Dringt dit ja diep tot je door, dan ga je ja-zeggen tegen het leven, tegen de mensen, tegen de kerk ook. En zelfs tot jezelf! Ook al betekent dit natuurlijk niet dat je verandert een goedsul, een ja-knikker die nooit eens hardgrondig nee durft zeggen. Toch kan Gods ja de grondtoon, de muziek van je leven worden.

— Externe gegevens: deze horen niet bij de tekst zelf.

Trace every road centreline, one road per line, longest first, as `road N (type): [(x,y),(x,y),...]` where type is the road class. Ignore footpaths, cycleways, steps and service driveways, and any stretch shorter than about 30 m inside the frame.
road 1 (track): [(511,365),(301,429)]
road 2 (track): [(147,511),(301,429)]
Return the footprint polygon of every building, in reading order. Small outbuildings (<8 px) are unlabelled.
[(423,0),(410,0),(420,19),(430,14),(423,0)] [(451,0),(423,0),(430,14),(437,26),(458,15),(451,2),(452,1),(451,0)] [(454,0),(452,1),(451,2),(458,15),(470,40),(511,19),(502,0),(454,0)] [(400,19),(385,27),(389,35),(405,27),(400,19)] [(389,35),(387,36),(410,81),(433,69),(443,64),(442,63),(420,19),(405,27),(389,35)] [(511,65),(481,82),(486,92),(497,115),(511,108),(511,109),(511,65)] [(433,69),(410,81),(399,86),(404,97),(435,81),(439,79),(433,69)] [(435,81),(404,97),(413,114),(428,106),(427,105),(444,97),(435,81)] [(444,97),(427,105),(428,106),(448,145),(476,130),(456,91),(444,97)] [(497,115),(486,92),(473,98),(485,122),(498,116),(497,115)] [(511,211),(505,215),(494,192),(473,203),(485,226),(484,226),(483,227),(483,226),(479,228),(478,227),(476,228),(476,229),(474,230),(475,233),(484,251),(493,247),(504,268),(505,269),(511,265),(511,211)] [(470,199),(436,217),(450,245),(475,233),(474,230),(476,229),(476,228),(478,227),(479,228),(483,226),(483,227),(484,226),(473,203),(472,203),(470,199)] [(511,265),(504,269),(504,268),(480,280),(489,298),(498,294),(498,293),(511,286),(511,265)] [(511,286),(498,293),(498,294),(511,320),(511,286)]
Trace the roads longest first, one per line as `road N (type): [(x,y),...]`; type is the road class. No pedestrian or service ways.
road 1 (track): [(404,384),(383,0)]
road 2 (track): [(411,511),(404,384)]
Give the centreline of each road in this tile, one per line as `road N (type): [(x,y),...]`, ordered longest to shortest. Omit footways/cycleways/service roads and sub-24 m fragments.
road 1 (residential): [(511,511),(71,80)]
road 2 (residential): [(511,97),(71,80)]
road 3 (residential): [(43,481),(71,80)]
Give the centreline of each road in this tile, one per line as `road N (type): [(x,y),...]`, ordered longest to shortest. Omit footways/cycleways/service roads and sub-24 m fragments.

Ds. A.Kool uit Utrecht zei in de jaren ’80 toen er aan de lopende band protestdemonstraties waren in een kerk vol studenten. ‘Het lijkt soms wel alsof er onder het bed van sommigen een bord ligt waarop aan de éne kant ‘nee’ staat geschreven en aan de andere kant ’tegen’. Dat is misschien verleden tijd, hoewel.. er wordt weer volop gedemonstreerd. Maar je hebt mensen die stralen met hun gezicht al uit: ‘mij niet gezien, ik ben tegen’. Het nee ligt ze op de lippen bestorven.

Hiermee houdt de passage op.